Records supplied: Begin
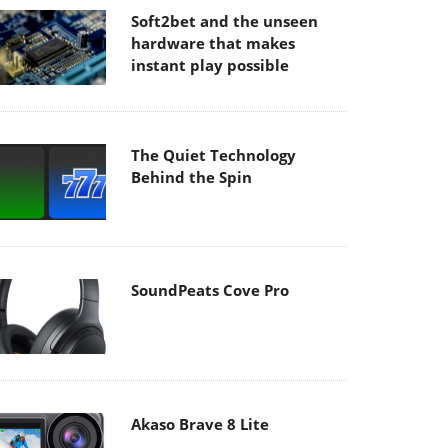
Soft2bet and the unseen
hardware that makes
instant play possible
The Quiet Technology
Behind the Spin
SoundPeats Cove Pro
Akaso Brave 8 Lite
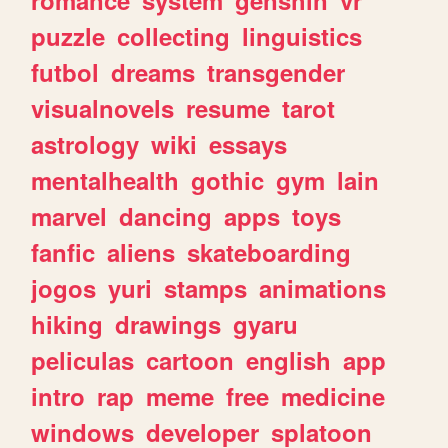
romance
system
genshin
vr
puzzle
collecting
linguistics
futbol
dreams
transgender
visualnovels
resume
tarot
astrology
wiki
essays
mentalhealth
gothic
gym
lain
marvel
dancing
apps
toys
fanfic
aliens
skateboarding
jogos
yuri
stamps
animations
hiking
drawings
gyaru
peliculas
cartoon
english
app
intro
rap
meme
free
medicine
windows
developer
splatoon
Records supplied: End
Records supplied: Begin
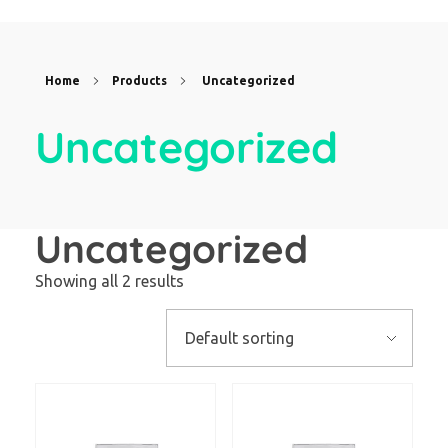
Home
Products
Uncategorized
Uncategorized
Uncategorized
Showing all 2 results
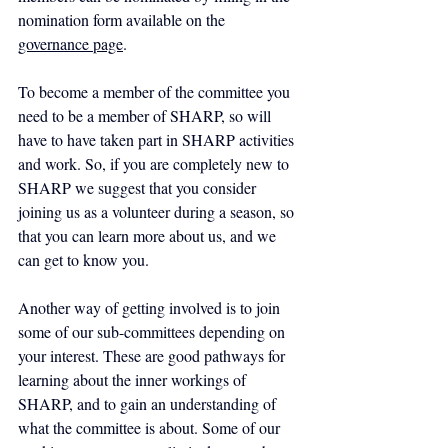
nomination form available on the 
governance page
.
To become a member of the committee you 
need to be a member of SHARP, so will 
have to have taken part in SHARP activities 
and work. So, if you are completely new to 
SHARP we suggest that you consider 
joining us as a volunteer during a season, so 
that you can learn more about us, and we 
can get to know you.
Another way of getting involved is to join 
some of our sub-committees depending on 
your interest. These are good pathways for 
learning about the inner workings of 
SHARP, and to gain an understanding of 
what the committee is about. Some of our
Records supplied: End
Records supplied: Begin
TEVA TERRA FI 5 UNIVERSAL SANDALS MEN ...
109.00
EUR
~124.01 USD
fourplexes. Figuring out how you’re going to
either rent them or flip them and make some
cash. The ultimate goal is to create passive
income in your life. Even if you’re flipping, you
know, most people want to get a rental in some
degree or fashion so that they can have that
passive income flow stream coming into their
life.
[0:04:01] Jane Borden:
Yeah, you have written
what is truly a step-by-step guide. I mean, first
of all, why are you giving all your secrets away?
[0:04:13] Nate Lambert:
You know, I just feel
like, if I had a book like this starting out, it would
Records supplied: End
_Job_.
Please output the lines of the listing above that fall in the stretch from the one with "nomination form available on the" through the one with "what the committee is about. Some of our", exactly and only those.

_Output for this exercise_.
nomination form available on the 
governance page
.
To become a member of the committee you 
need to be a member of SHARP, so will 
have to have taken part in SHARP activities 
and work. So, if you are completely new to 
SHARP we suggest that you consider 
joining us as a volunteer during a season, so 
that you can learn more about us, and we 
can get to know you.
Another way of getting involved is to join 
some of our sub-committees depending on 
your interest. These are good pathways for 
learning about the inner workings of 
SHARP, and to gain an understanding of 
what the committee is about. Some of our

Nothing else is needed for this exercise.